> [Material provided]:
***

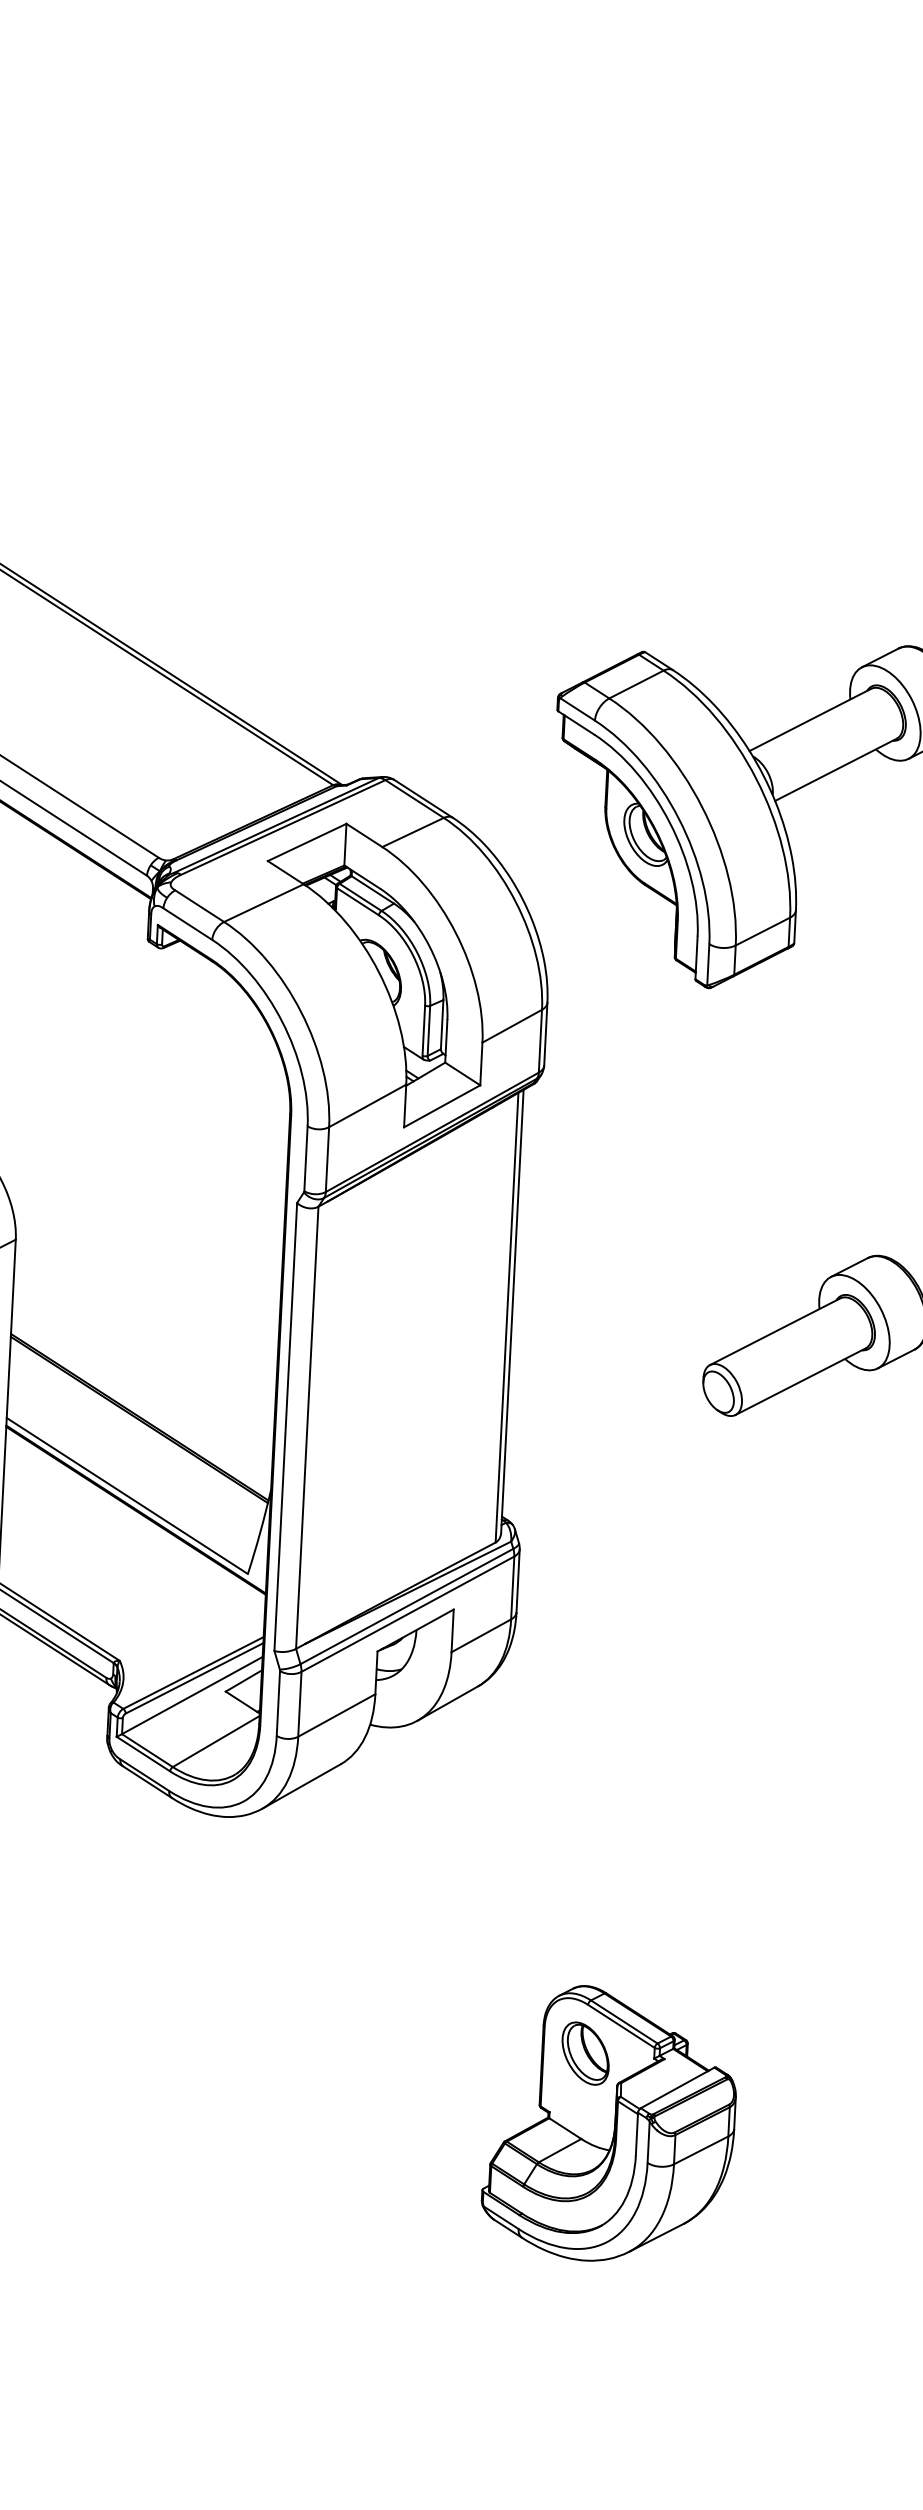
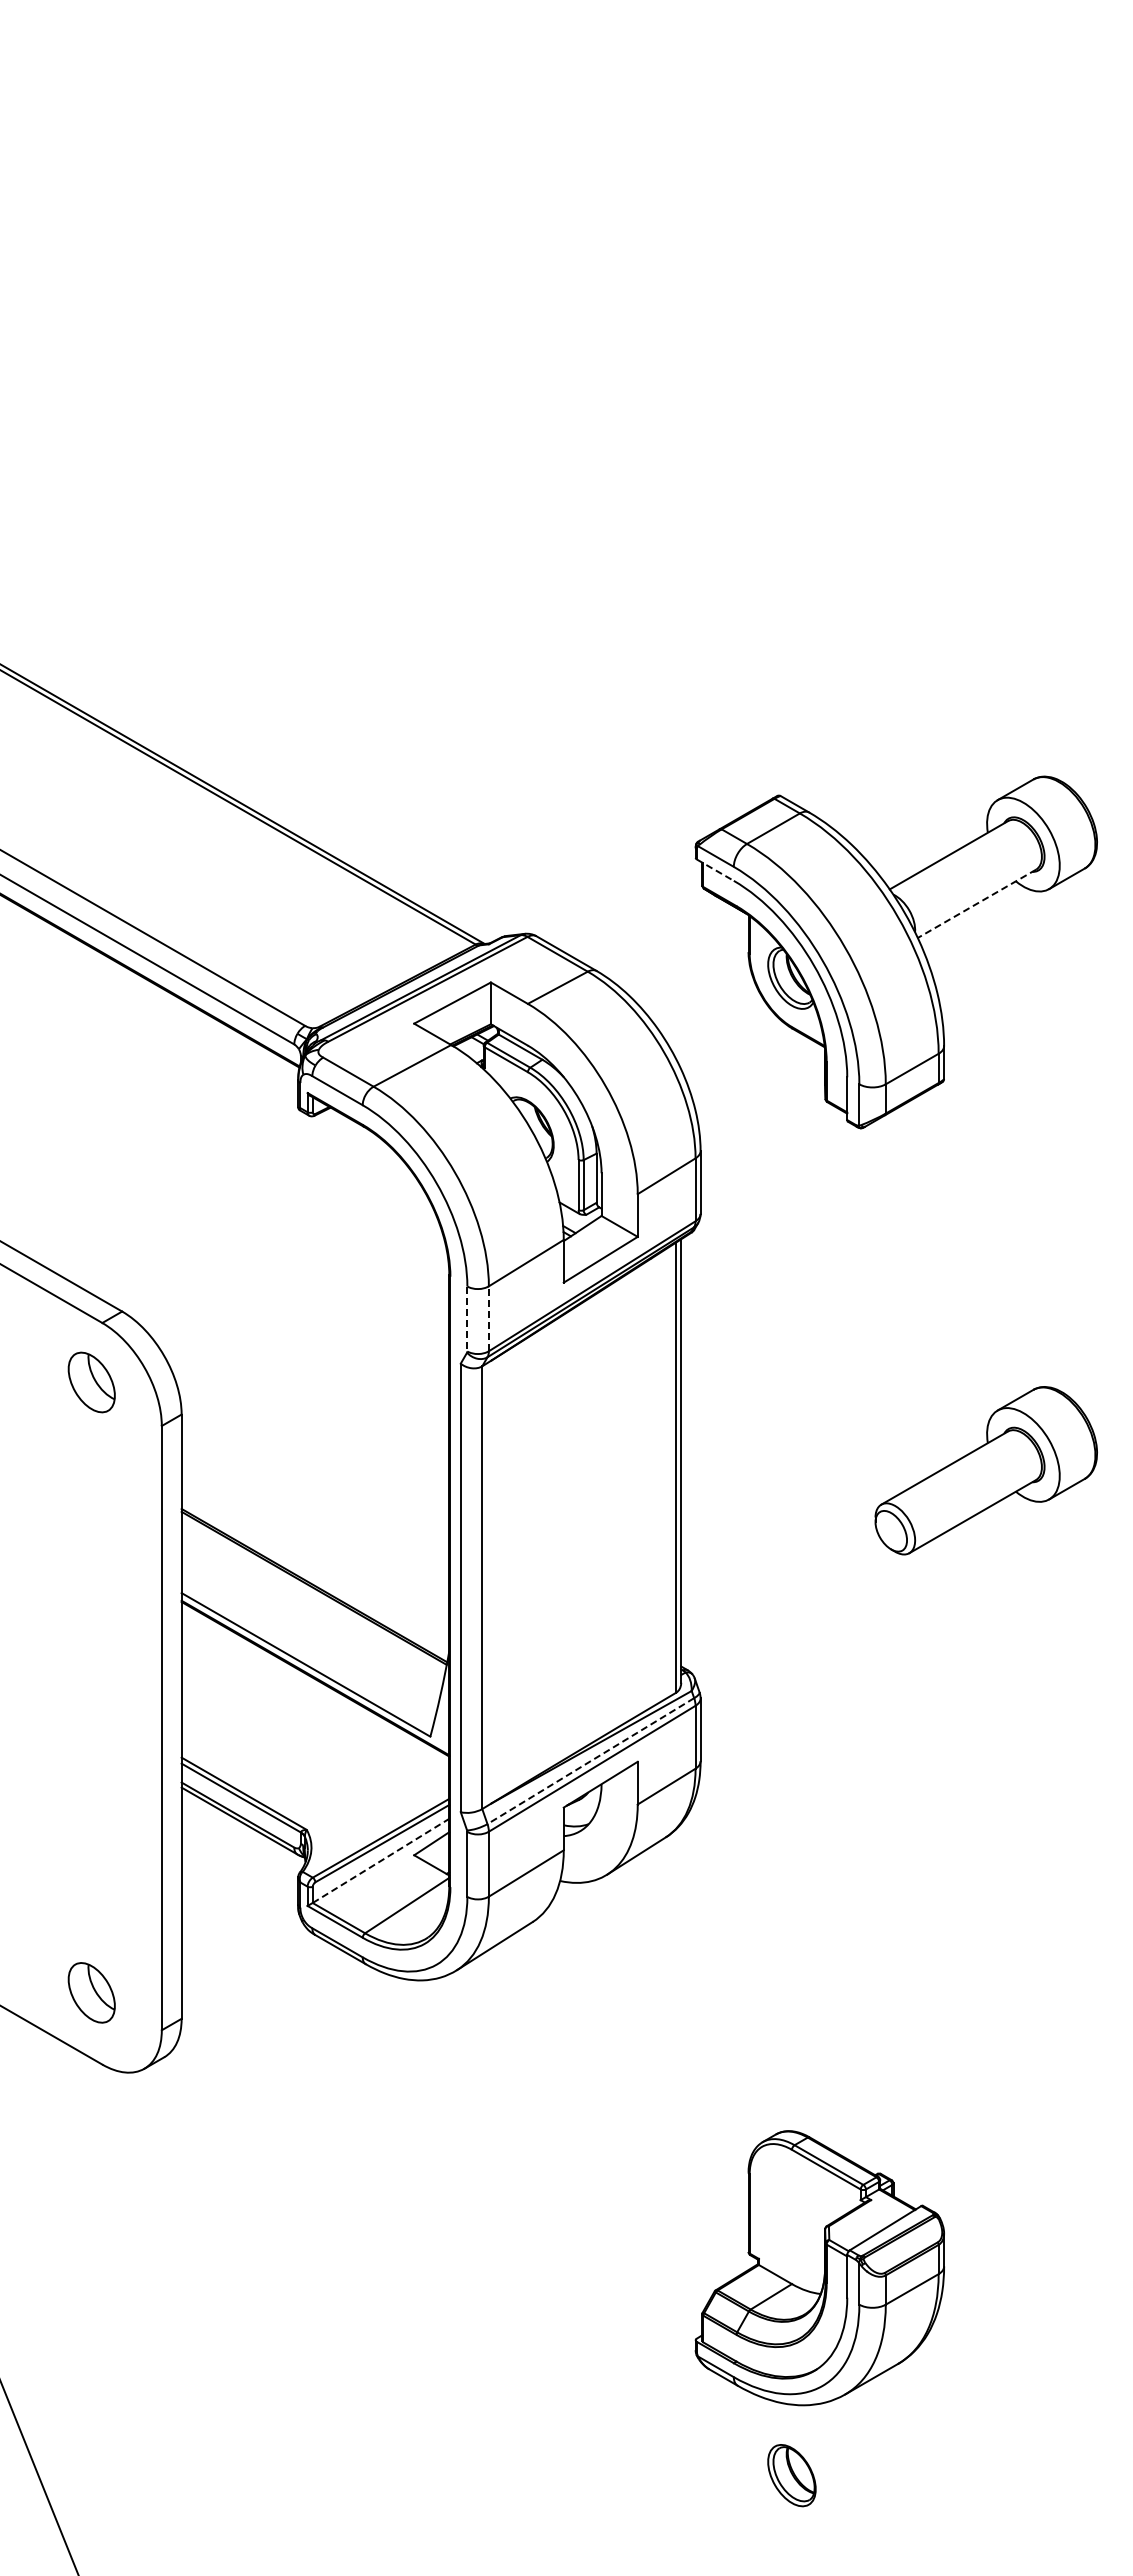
line: (576, 723) -> (715, 870), solid -> dashed
line: (835, 770) -> (976, 904), solid -> dashed
line: (306, 1159) -> (467, 1319), solid -> dashed
line: (327, 1159) -> (488, 1318), solid -> dashed
line: (406, 1606) -> (590, 1761), solid -> dashed
line: (192, 1695) -> (381, 1860), solid -> dashed
part: (585, 2053) -> (791, 2475), moved

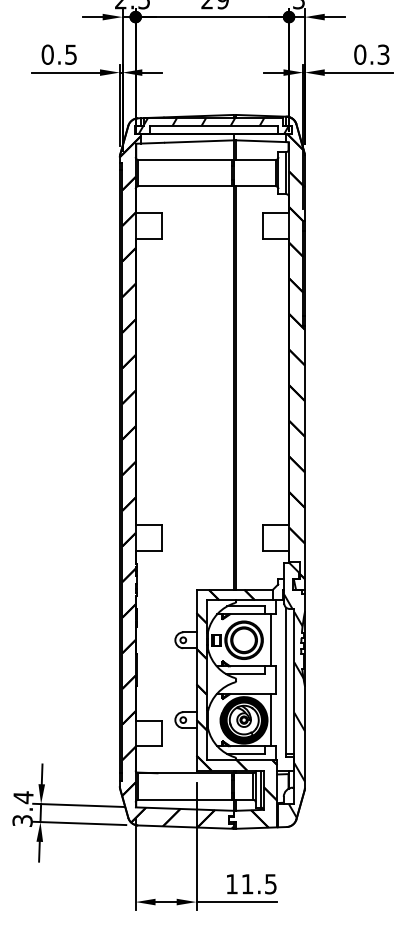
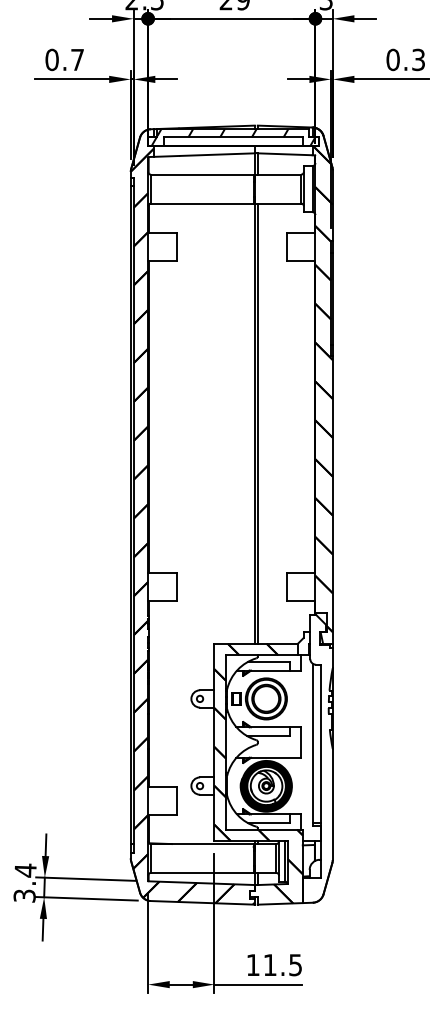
text: (71, 55) -> (77, 60), 0.5 -> 0.7
line: (270, 639) -> (295, 698), removed
hatch: (294, 705) -> (321, 770), removed
line: (270, 719) -> (295, 785), removed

***

> [Task objective]: Leaving the images behind, set down every entry word for word.

> [Finished exercise]:
line: (576, 723) -> (715, 870), solid -> dashed
line: (835, 770) -> (976, 904), solid -> dashed
line: (306, 1159) -> (467, 1319), solid -> dashed
line: (327, 1159) -> (488, 1318), solid -> dashed
line: (406, 1606) -> (590, 1761), solid -> dashed
line: (192, 1695) -> (381, 1860), solid -> dashed
part: (585, 2053) -> (791, 2475), moved

text: (71, 55) -> (77, 60), 0.5 -> 0.7
line: (270, 639) -> (295, 698), removed
hatch: (294, 705) -> (321, 770), removed
line: (270, 719) -> (295, 785), removed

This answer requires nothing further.